In this post, Tyler takes a look at how we can improve the security of our passwords while making them easier to use.
Using passwords to secure our online accounts is a necessity. They are currently the only widely accepted form positive user identification on the internet. The problem, however, is that it is a flawed system.Passwords are either too simple which makes them easily broken; or complex but too hard to remember which makes them more likely to be written down, thereby defeating their purpose. For years we’ve been told the most secure passwords are those that utilize capitalization, numbers, symbols, etc. A 2007 article entitled ‘The Usability of Passwords‘ written by Thomas Baekdal, which has garnered some recent attention, poses a new theory regarding the best practices of password security.
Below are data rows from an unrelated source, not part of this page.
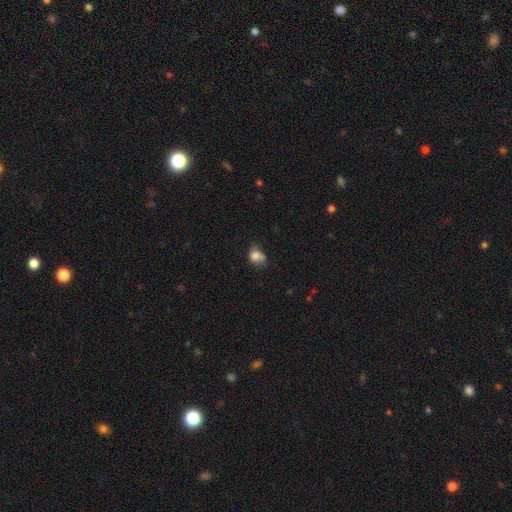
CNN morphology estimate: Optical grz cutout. It shows a smooth galaxy with no disk features (72%) that is in between round and cigar-shaped (54%). Merging: none (34%).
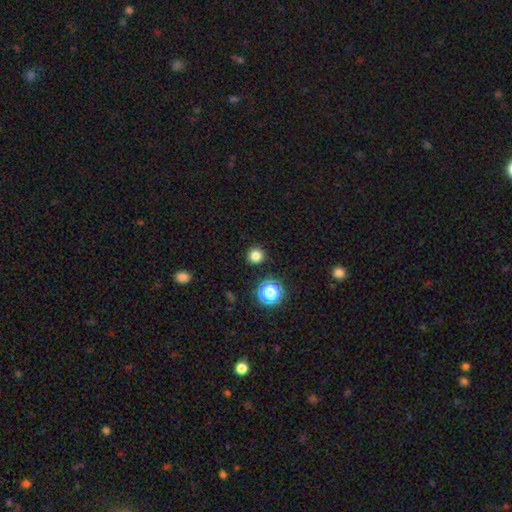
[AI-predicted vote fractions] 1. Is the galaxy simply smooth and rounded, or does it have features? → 80% smooth, 15% star or artifact, 4% featured or disk.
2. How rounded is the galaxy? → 94% round, 5% in between, 1% cigar-shaped.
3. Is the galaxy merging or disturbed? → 91% none, 5% minor disturbance, 2% major disturbance, 2% merger.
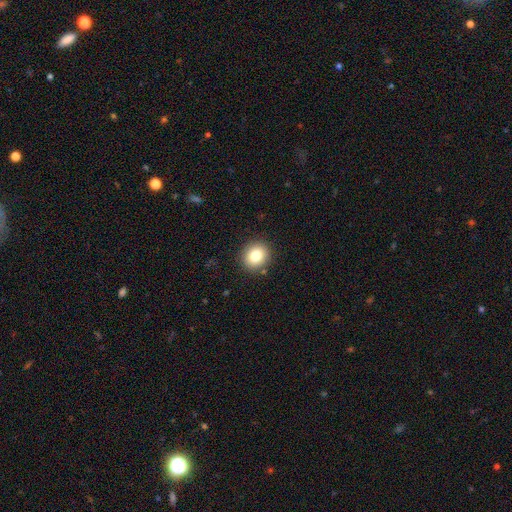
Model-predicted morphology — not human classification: Overall: smooth (81%). How rounded: round (78%). Merging: none (89%).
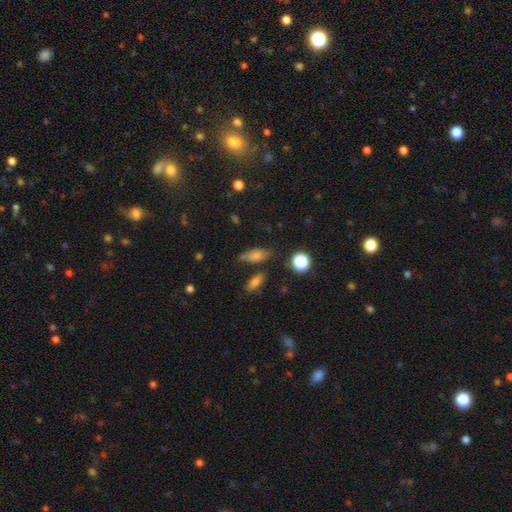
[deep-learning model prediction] smooth 72%, featured or disk 14%, star or artifact 13%. Down the decision tree: how rounded — in between (77%); merging — none (63%).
The article suggests that it is much more prudent to use 3 or more uncommon and unrelated English words strung together to create a password than it is to create one using conventional wisdom. The logic here is that a password like ‘correct horse battery staple’ is much easier to remember than ‘Tr0ub4dor&3’, and is about as hard to crack using traditional methods used by hackers, including brute force, common word, and dictionary attacks.
The next step in making our online lives more secure is to make sure that these passwords don’t get used more than once. Don’t use the same password for your email and PayPal accounts. This can get difficult however, when you consider that most of us have many, many online accounts. Using a different password for each one can get confusing. To resolve this issue, consider using a password management utility which will memorize your passwords for you. A good password management program will work across multiple platforms/browsers, and will provide the added benefit of bypassing keyloggers. It will also store the correct URL for you, which is a good defense against phishing attacks.
The password security model is still and will forever be an imperfect system of authentication. With these improvements, however, we can do more to keep our accounts safe until other methods of authentication such as biometrics become more widely adopted.